Thursday, May 10, 2012

Well apparently the Lord wanted to tell me something. Last weekend Vida (cru) had a weekend student retreat in the near by city of La Plata. Our students and staff from Buenos Aires got together with the students and staff in La Plata for a weekend together to grow in the word, prayer, evangelism, and more. The first two days of the retreat I found myself serving in the kitchen the whole time. Even when I wasn't signed up to help cook I was in the kitchen. By the second night, I started asking myself why I wasn't participating more in the workshops and such. I could. The other STINTers were serving but were also participating. But why wasn't I wanting to be in the workshops? The Lord whispered that I should look at fear. For me it is easier to be in the kitchen with other english speaking gringos rather than having to work to engage in spanish conversation. It is easier to do something that doesn't require much thought and be in a safe place where the Lord can't convict me of anything. However, next day I stayed out of the kitchen trying to listen to the Lord.

Apparently it needs to sink in a little more because today he spoke again. I hide behind service. Think about it - how many times do we say "Everything is good just keeping busy." I don't know about you but I get tired of hearing that word. We are all busy. But why do we keep so busy? For me, part of the reason is that it is easier to hide behind doing something rather than facing the problem, having to come to God asking him to walk me through my sin. All this "busyness" keeps us from acknowledging our true thirst for love, friendships, truth and thus thirst for the Lord. I heard this devotional a few weeks ago about Martha and Mary in Luke 10:38-42.
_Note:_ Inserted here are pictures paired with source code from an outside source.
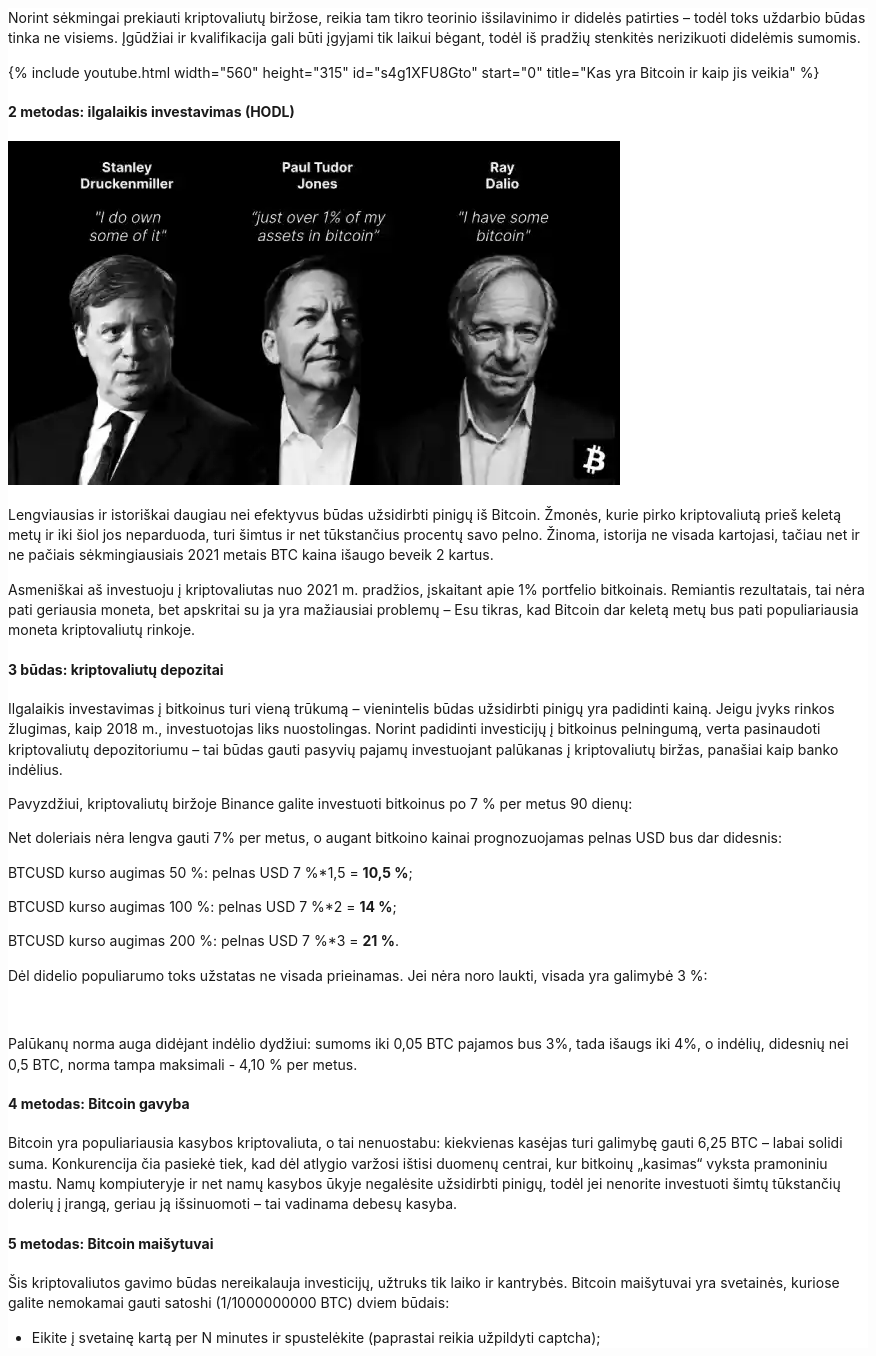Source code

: <p>Norint sėkmingai prekiauti kriptovaliutų biržose, reikia tam tikro teorinio išsilavinimo ir didelės patirties – todėl toks uždarbio būdas tinka ne visiems. Įgūdžiai ir kvalifikacija gali būti įgyjami tik laikui bėgant, todėl iš pradžių stenkitės nerizikuoti didelėmis sumomis.</p>
{% include youtube.html width="560" height="315" id="s4g1XFU8Gto" start="0" title="Kas yra Bitcoin ir kaip jis veikia" %}
<h4 id="10">2 metodas: ilgalaikis investavimas (HODL)</h4>
<img src="/assets/img/posts-img/btc/bitcoin-owner.webp" alt="bitkoinų savininkai" width="612" height="344" loading="lazyload">
<p>Lengviausias ir istoriškai daugiau nei efektyvus būdas užsidirbti pinigų iš Bitcoin. Žmonės, kurie pirko kriptovaliutą prieš keletą metų ir iki šiol jos neparduoda, turi šimtus ir net tūkstančius procentų savo pelno. Žinoma, istorija ne visada kartojasi, tačiau net ir ne pačiais sėkmingiausiais 2021 metais BTC kaina išaugo beveik 2 kartus.</p>
<p>Asmeniškai aš investuoju į kriptovaliutas nuo 2021 m. pradžios, įskaitant apie 1% portfelio bitkoinais. Remiantis rezultatais, tai nėra pati geriausia moneta, bet apskritai su ja yra mažiausiai problemų &ndash; Esu tikras, kad Bitcoin dar keletą metų bus pati populiariausia moneta kriptovaliutų rinkoje.</p>
<h4 id="11">3 būdas: kriptovaliutų depozitai</h4>
<p>Ilgalaikis investavimas į bitkoinus turi vieną trūkumą – vienintelis būdas užsidirbti pinigų yra padidinti kainą. Jeigu įvyks rinkos žlugimas, kaip 2018 m., investuotojas liks nuostolingas. Norint padidinti investicijų į bitkoinus pelningumą, verta pasinaudoti kriptovaliutų depozitoriumu – tai būdas gauti pasyvių pajamų investuojant palūkanas į kriptovaliutų biržas, panašiai kaip banko indėlius.</p>
<p>Pavyzdžiui, kriptovaliutų biržoje Binance galite investuoti bitkoinus po 7 % per metus 90 dienų:</p>
<p>Net doleriais nėra lengva gauti 7% per metus, o augant bitkoino kainai prognozuojamas pelnas USD bus dar didesnis:</p>
<p>BTCUSD kurso augimas 50 %: pelnas USD 7 %*1,5 = <strong>10,5 %</strong>;</p>
<p>BTCUSD kurso augimas 100 %: pelnas USD 7 %*2 = <strong>14 %</strong>;</p>
<p>BTCUSD kurso augimas 200 %: pelnas USD 7 %*3 = <strong>21 %</strong>.</p>
<p>Dėl didelio populiarumo toks užstatas ne visada prieinamas. Jei nėra noro laukti, visada yra galimybė 3 %:</p>
<p>&nbsp;</p>
<p>Palūkanų norma auga didėjant indėlio dydžiui: sumoms iki 0,05 BTC pajamos bus 3%, tada išaugs iki 4%, o indėlių, didesnių nei 0,5 BTC, norma tampa maksimali - 4,10 % per metus.</p>
<h4 id="12">4 metodas: Bitcoin gavyba</h4>
<p>Bitcoin yra populiariausia kasybos kriptovaliuta, o tai nenuostabu: kiekvienas kasėjas turi galimybę gauti 6,25 BTC &ndash; labai solidi suma. Konkurencija čia pasiekė tiek, kad dėl atlygio varžosi ištisi duomenų centrai, kur bitkoinų „kasimas“ vyksta pramoniniu mastu. Namų kompiuteryje ir net namų kasybos ūkyje negalėsite užsidirbti pinigų, todėl jei nenorite investuoti šimtų tūkstančių dolerių į įrangą, geriau ją išsinuomoti &ndash; tai vadinama debesų kasyba.</p>
<h4 id="13">5 metodas: Bitcoin maišytuvai</h4>
<p>Šis kriptovaliutos gavimo būdas nereikalauja investicijų, užtruks tik laiko ir kantrybės. Bitcoin maišytuvai yra svetainės, kuriose galite nemokamai gauti satoshi (1/1000000000 BTC) dviem būdais:</p>
<ul>
<li>Eikite į svetainę kartą per N minutes ir spustelėkite (paprastai reikia užpildyti captcha);</li>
38 As Jesus and his disciples were on their way, he came to a village where a woman named Martha opened her home to him. 39 She had a sister called Mary, who sat at the Lord’s feetlistening to what he said. 40 But Martha was distracted by all the preparations that had to be made. She came to him and asked, “Lord, don’t you care that my sister has left me to do the work by myself? Tell her to help me!”
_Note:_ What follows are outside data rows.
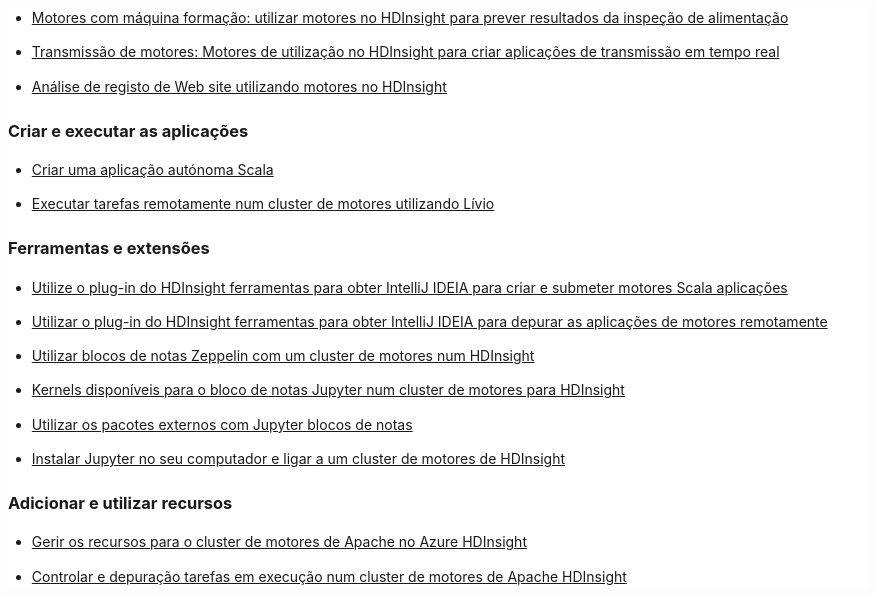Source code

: * [Motores com máquina formação: utilizar motores no HDInsight para prever resultados da inspeção de alimentação](hdinsight-apache-spark-machine-learning-mllib-ipython.md)

* [Transmissão de motores: Motores de utilização no HDInsight para criar aplicações de transmissão em tempo real](hdinsight-apache-spark-eventhub-streaming.md)

* [Análise de registo de Web site utilizando motores no HDInsight](hdinsight-apache-spark-custom-library-website-log-analysis.md)

### <a name="create-and-run-applications"></a>Criar e executar as aplicações

* [Criar uma aplicação autónoma Scala](hdinsight-apache-spark-create-standalone-application.md)

* [Executar tarefas remotamente num cluster de motores utilizando Lívio](hdinsight-apache-spark-livy-rest-interface.md)

### <a name="tools-and-extensions"></a>Ferramentas e extensões

* [Utilize o plug-in do HDInsight ferramentas para obter IntelliJ IDEIA para criar e submeter motores Scala aplicações](hdinsight-apache-spark-intellij-tool-plugin.md)

* [Utilizar o plug-in do HDInsight ferramentas para obter IntelliJ IDEIA para depurar as aplicações de motores remotamente](hdinsight-apache-spark-intellij-tool-plugin-debug-jobs-remotely.md)

* [Utilizar blocos de notas Zeppelin com um cluster de motores num HDInsight](hdinsight-apache-spark-use-zeppelin-notebook.md)

* [Kernels disponíveis para o bloco de notas Jupyter num cluster de motores para HDInsight](hdinsight-apache-spark-jupyter-notebook-kernels.md)

* [Utilizar os pacotes externos com Jupyter blocos de notas](hdinsight-apache-spark-jupyter-notebook-use-external-packages.md)

* [Instalar Jupyter no seu computador e ligar a um cluster de motores de HDInsight](hdinsight-apache-spark-jupyter-notebook-install-locally.md)

### <a name="manage-resources"></a>Adicionar e utilizar recursos

* [Gerir os recursos para o cluster de motores de Apache no Azure HDInsight](hdinsight-apache-spark-resource-manager.md)

* [Controlar e depuração tarefas em execução num cluster de motores de Apache HDInsight](hdinsight-apache-spark-job-debugging.md)


[hdinsight-storage]: hdinsight-hadoop-use-blob-storage.md
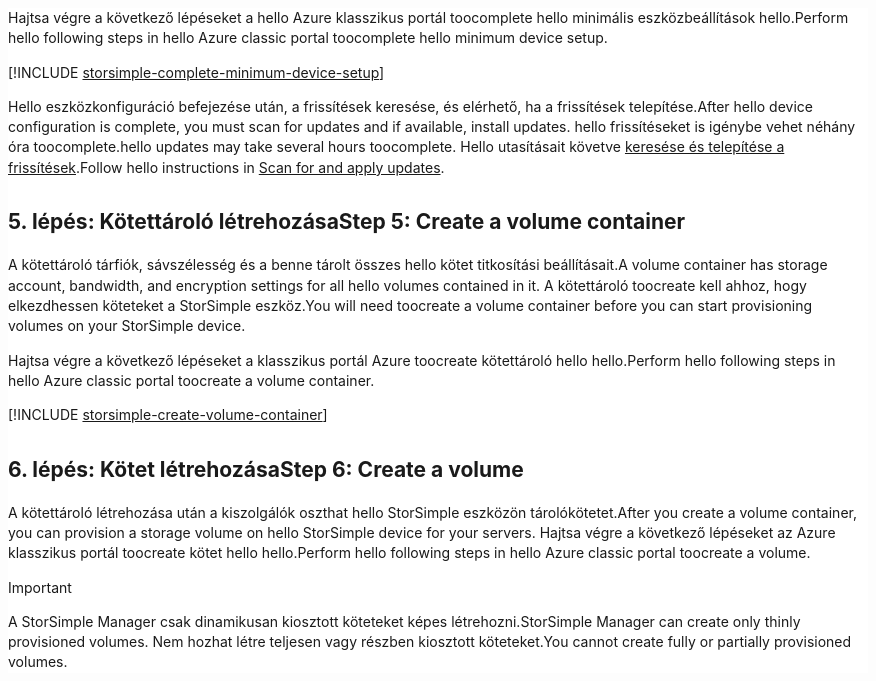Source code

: <span data-ttu-id="a4b8e-334">Hajtsa végre a következő lépéseket a hello Azure klasszikus portál toocomplete hello minimális eszközbeállítások hello.</span><span class="sxs-lookup"><span data-stu-id="a4b8e-334">Perform hello following steps in hello Azure classic portal toocomplete hello minimum device setup.</span></span>

[!INCLUDE [storsimple-complete-minimum-device-setup](../../includes/storsimple-complete-minimum-device-setup.md)]

<span data-ttu-id="a4b8e-335">Hello eszközkonfiguráció befejezése után, a frissítések keresése, és elérhető, ha a frissítések telepítése.</span><span class="sxs-lookup"><span data-stu-id="a4b8e-335">After hello device configuration is complete, you must scan for updates and if available, install updates.</span></span> <span data-ttu-id="a4b8e-336">hello frissítéseket is igénybe vehet néhány óra toocomplete.</span><span class="sxs-lookup"><span data-stu-id="a4b8e-336">hello updates may take several hours toocomplete.</span></span> <span data-ttu-id="a4b8e-337">Hello utasításait követve [keresése és telepítése a frissítések](#scan-for-and-apply-updates).</span><span class="sxs-lookup"><span data-stu-id="a4b8e-337">Follow hello instructions in [Scan for and apply updates](#scan-for-and-apply-updates).</span></span>

## <a name="step-5-create-a-volume-container"></a><span data-ttu-id="a4b8e-338">5. lépés: Kötettároló létrehozása</span><span class="sxs-lookup"><span data-stu-id="a4b8e-338">Step 5: Create a volume container</span></span>
<span data-ttu-id="a4b8e-339">A kötettároló tárfiók, sávszélesség és a benne tárolt összes hello kötet titkosítási beállításait.</span><span class="sxs-lookup"><span data-stu-id="a4b8e-339">A volume container has storage account, bandwidth, and encryption settings for all hello volumes contained in it.</span></span> <span data-ttu-id="a4b8e-340">A kötettároló toocreate kell ahhoz, hogy elkezdhessen köteteket a StorSimple eszköz.</span><span class="sxs-lookup"><span data-stu-id="a4b8e-340">You will need toocreate a volume container before you can start provisioning volumes on your StorSimple device.</span></span>

<span data-ttu-id="a4b8e-341">Hajtsa végre a következő lépéseket a klasszikus portál Azure toocreate kötettároló hello hello.</span><span class="sxs-lookup"><span data-stu-id="a4b8e-341">Perform hello following steps in hello Azure classic portal toocreate a volume container.</span></span>

[!INCLUDE [storsimple-create-volume-container](../../includes/storsimple-create-volume-container.md)]

## <a name="step-6-create-a-volume"></a><span data-ttu-id="a4b8e-342">6. lépés: Kötet létrehozása</span><span class="sxs-lookup"><span data-stu-id="a4b8e-342">Step 6: Create a volume</span></span>
<span data-ttu-id="a4b8e-343">A kötettároló létrehozása után a kiszolgálók oszthat hello StorSimple eszközön tárolókötetet.</span><span class="sxs-lookup"><span data-stu-id="a4b8e-343">After you create a volume container, you can provision a storage volume on hello StorSimple device for your servers.</span></span> <span data-ttu-id="a4b8e-344">Hajtsa végre a következő lépéseket az Azure klasszikus portál toocreate kötet hello hello.</span><span class="sxs-lookup"><span data-stu-id="a4b8e-344">Perform hello following steps in hello Azure classic portal toocreate a volume.</span></span>

> [!IMPORTANT]
> <span data-ttu-id="a4b8e-345">A StorSimple Manager csak dinamikusan kiosztott köteteket képes létrehozni.</span><span class="sxs-lookup"><span data-stu-id="a4b8e-345">StorSimple Manager can create only thinly provisioned volumes.</span></span>  <span data-ttu-id="a4b8e-346">Nem hozhat létre teljesen vagy részben kiosztott köteteket.</span><span class="sxs-lookup"><span data-stu-id="a4b8e-346">You cannot create fully or partially provisioned volumes.</span></span>
> 
>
41 “Martha, Martha,” the Lord answered, “you are worried and upset about many things,42 but few things are needed—or indeed only one. Mary has chosen what is better, and it will not be taken away from her.” 
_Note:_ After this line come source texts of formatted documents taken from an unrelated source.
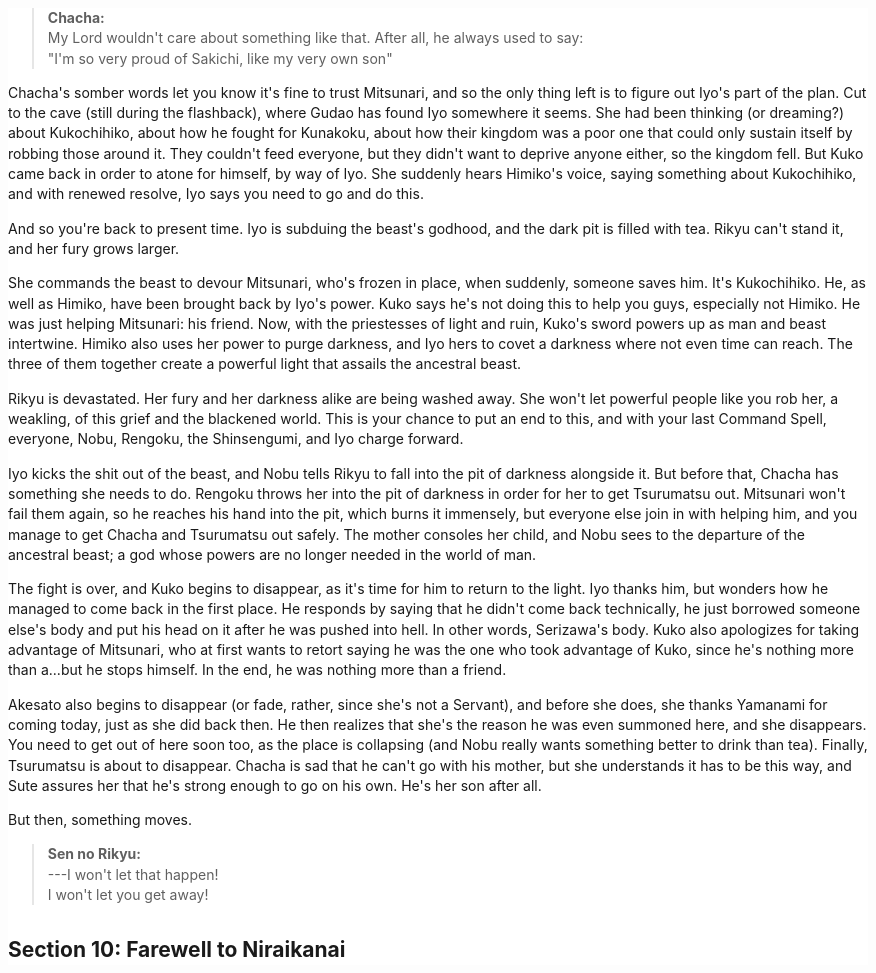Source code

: > **Chacha:**   
> My Lord wouldn't care about something like that. After all, he always used to say:  
> "I'm so very proud of Sakichi, like my very own son"  
  
Chacha's somber words let you know it's fine to trust Mitsunari, and so the only thing left is to figure out Iyo's part of the plan. Cut to the cave (still during the flashback), where Gudao has found Iyo somewhere it seems. She had been thinking (or dreaming?) about Kukochihiko, about how he fought for Kunakoku, about how their kingdom was a poor one that could only sustain itself by robbing those around it. They couldn't feed everyone, but they didn't want to deprive anyone either, so the kingdom fell. But Kuko came back in order to atone for himself, by way of Iyo. She suddenly hears Himiko's voice, saying something about Kukochihiko, and with renewed resolve, Iyo says you need to go and do this.  
  
And so you're back to present time. Iyo is subduing the beast's godhood, and the dark pit is filled with tea. Rikyu can't stand it, and her fury grows larger.  
  
She commands the beast to devour Mitsunari, who's frozen in place, when suddenly, someone saves him. It's Kukochihiko. He, as well as Himiko, have been brought back by Iyo's power. Kuko says he's not doing this to help you guys, especially not Himiko. He was just helping Mitsunari: his friend. Now, with the priestesses of light and ruin, Kuko's sword powers up as man and beast intertwine. Himiko also uses her power to purge darkness, and Iyo hers to covet a darkness where not even time can reach. The three of them together create a powerful light that assails the ancestral beast.  
  
Rikyu is devastated. Her fury and her darkness alike are being washed away. She won't let powerful people like you rob her, a weakling, of this grief and the blackened world. This is your chance to put an end to this, and with your last Command Spell, everyone, Nobu, Rengoku, the Shinsengumi, and Iyo charge forward.  
  
Iyo kicks the shit out of the beast, and Nobu tells Rikyu to fall into the pit of darkness alongside it. But before that, Chacha has something she needs to do. Rengoku throws her into the pit of darkness in order for her to get Tsurumatsu out. Mitsunari won't fail them again, so he reaches his hand into the pit, which burns it immensely, but everyone else join in with helping him, and you manage to get Chacha and Tsurumatsu out safely. The mother consoles her child, and Nobu sees to the departure of the ancestral beast; a god whose powers are no longer needed in the world of man.  
  
The fight is over, and Kuko begins to disappear, as it's time for him to return to the light. Iyo thanks him, but wonders how he managed to come back in the first place. He responds by saying that he didn't come back technically, he just borrowed someone else's body and put his head on it after he was pushed into hell. In other words, Serizawa's body. Kuko also apologizes for taking advantage of Mitsunari, who at first wants to retort saying he was the one who took advantage of Kuko, since he's nothing more than a...but he stops himself. In the end, he was nothing more than a friend.  
  
Akesato also begins to disappear (or fade, rather, since she's not a Servant), and before she does, she thanks Yamanami for coming today, just as she did back then. He then realizes that she's the reason he was even summoned here, and she disappears. You need to get out of here soon too, as the place is collapsing (and Nobu really wants something better to drink than tea). Finally, Tsurumatsu is about to disappear. Chacha is sad that he can't go with his mother, but she understands it has to be this way, and Sute assures her that he's strong enough to go on his own. He's her son after all.  
  
But then, something moves.  
  
> **Sen no Rikyu:**   
---I won't let that happen!  
I won't let you get away!  
  
## Section 10: Farewell to Niraikanai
Martha is so distracted by her service that she doesn't even take the time to sit at the feet of Jesus. She is missing out on just being with him, spending time together, and learning from him. Although small, there are tons of messages packed in this passage. Hearing this passage was the first time the Lord started signaling my service filled life. The Lord asks us to serve and some people are given gifts of service. However for me, my service was stemming from something else, a heart issue that needed to be addressed. I find myself being a Martha, hiding behind my service, "just keeping busy" so I don't have to actually see where Jesus truly wants me. It is hard to do nothing and just be in the presence of the Lord, listening and enjoying his presence. But I am tired of hiding in the service and being busy because it is easy. I want true freedom. And as backwards as it may seem, true freedom comes in Christ. For me it is a big step of faith to drop the busy service where I am comfortable and sit at the feet of Christ as he directs my path. But the Lord has called and I am taking the step.